Jon seufzte, zog einen Brief aus der Hosentasche und überreichte ihn Dany.

"Von wem ist er?", fragte sie und nahm das Schreiben mit hochgezogenen Brauen entgegen.

"Ich weiß es nicht, er lag heute Morgen unter meiner Tür."

"Und wer hat ihn verfasst?"

"Auch dazu kann ich dir nichts sagen, er ist nicht unterschrieben."

Daenerys nahm das Stück Papier aus dem Umschlag, las die paar Zeilen und erstarrte. Die Welt um sie herum schien zu versinken. Erneut ging sie die einzelnen Worte des Briefes durch, nur um sich zu überzeugen, dass sie dort wirklich standen: "Tod der Thronräuberin. Es lebe der wahre Herrscher und Drachenkönig Aegon Targaryen."

Allmählich löste sich die Betäubung, die ihren Körper und ihren Geist gefangen hielten und wichen einer aufkeimenden Wut. Dieser Zorn sammelte sich in ihrem Bauch, kroch langsam die Kehle hinauf und explodierte in ihrem Kopf. Sie starrte Jon an und verspürte plötzlich den Wunsch ihn zu töten. Dieser schien ihre Gefühlswandlung wahrzunehmen, wich einen Schritt zurück und sah sie mit einem flehenden Blick an. "Dany, bitte, ich weiß nicht wer mir das geschrieben hat. Wir müssen denjenigen finden. Glaub mir, ich bin auf deiner Seite."
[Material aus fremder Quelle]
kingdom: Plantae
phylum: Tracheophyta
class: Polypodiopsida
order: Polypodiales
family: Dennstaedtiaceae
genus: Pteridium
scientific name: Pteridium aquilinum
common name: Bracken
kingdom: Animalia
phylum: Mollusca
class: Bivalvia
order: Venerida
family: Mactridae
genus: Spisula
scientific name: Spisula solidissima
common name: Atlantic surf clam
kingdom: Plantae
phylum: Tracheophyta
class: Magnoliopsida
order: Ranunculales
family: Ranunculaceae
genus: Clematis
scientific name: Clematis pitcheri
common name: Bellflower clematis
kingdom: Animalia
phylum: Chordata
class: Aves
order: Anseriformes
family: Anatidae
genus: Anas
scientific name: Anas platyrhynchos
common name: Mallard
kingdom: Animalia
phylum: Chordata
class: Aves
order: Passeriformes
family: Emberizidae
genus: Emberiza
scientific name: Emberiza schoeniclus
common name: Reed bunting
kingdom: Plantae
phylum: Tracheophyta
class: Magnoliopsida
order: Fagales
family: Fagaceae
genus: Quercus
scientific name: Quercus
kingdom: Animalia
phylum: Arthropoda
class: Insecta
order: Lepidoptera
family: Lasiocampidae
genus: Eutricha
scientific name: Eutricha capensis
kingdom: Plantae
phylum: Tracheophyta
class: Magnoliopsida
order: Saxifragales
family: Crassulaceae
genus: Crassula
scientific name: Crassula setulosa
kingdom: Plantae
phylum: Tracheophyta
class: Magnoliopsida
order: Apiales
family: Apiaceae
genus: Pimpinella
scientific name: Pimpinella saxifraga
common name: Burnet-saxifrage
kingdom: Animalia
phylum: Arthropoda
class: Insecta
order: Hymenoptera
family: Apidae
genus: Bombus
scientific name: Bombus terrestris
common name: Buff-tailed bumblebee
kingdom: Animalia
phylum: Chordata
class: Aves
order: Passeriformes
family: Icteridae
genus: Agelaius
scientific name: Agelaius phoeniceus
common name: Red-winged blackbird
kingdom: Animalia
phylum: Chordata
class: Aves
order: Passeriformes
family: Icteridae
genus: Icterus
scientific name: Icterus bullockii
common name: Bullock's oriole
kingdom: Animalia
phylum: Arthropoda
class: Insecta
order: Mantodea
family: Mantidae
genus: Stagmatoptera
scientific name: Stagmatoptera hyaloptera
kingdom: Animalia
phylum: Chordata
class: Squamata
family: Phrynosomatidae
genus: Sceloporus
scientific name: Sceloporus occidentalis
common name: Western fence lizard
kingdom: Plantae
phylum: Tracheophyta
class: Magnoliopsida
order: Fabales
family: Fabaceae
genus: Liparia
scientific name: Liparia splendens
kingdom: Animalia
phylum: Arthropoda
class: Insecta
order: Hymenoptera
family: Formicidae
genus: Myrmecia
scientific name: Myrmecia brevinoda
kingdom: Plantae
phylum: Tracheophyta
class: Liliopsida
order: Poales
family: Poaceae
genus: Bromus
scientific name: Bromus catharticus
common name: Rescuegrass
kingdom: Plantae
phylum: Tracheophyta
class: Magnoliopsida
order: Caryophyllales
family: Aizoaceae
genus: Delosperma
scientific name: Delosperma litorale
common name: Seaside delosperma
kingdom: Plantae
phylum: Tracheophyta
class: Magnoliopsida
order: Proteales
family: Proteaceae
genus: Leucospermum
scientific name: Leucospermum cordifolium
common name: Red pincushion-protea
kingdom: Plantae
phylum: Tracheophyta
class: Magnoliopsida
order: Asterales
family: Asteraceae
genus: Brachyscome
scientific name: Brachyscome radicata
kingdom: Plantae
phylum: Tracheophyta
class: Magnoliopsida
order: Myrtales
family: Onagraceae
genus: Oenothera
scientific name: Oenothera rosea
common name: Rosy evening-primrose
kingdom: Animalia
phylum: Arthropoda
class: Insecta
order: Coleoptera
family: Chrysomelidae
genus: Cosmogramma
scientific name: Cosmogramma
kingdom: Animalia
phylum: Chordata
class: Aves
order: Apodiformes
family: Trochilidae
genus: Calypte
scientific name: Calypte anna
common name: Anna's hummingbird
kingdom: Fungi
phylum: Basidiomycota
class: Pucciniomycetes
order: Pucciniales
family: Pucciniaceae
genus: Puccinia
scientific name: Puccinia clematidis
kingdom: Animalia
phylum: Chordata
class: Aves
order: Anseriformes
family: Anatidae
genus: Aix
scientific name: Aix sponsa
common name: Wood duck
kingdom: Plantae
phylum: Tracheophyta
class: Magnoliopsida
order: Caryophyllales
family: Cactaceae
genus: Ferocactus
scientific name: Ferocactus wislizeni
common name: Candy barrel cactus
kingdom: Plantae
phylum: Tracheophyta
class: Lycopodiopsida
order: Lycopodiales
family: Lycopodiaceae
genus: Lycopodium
Daenerys Verlangen Jon ins Gesicht zu schlagen und ihm "Mieser Verräter" entgegen zu brüllen, verschwand so schnell wieder, wie es gekommen war. Plötzlich fühlte sie sich nur noch einsam und verzweifelt. "Die Ratssitzung wird verschoben", brachte sie mühsam hervor während sie versuchte das Beben in ihrer Stimme zu unterdrücken. Dann ließ sie Jon einfach stehen und eilte nach draußen.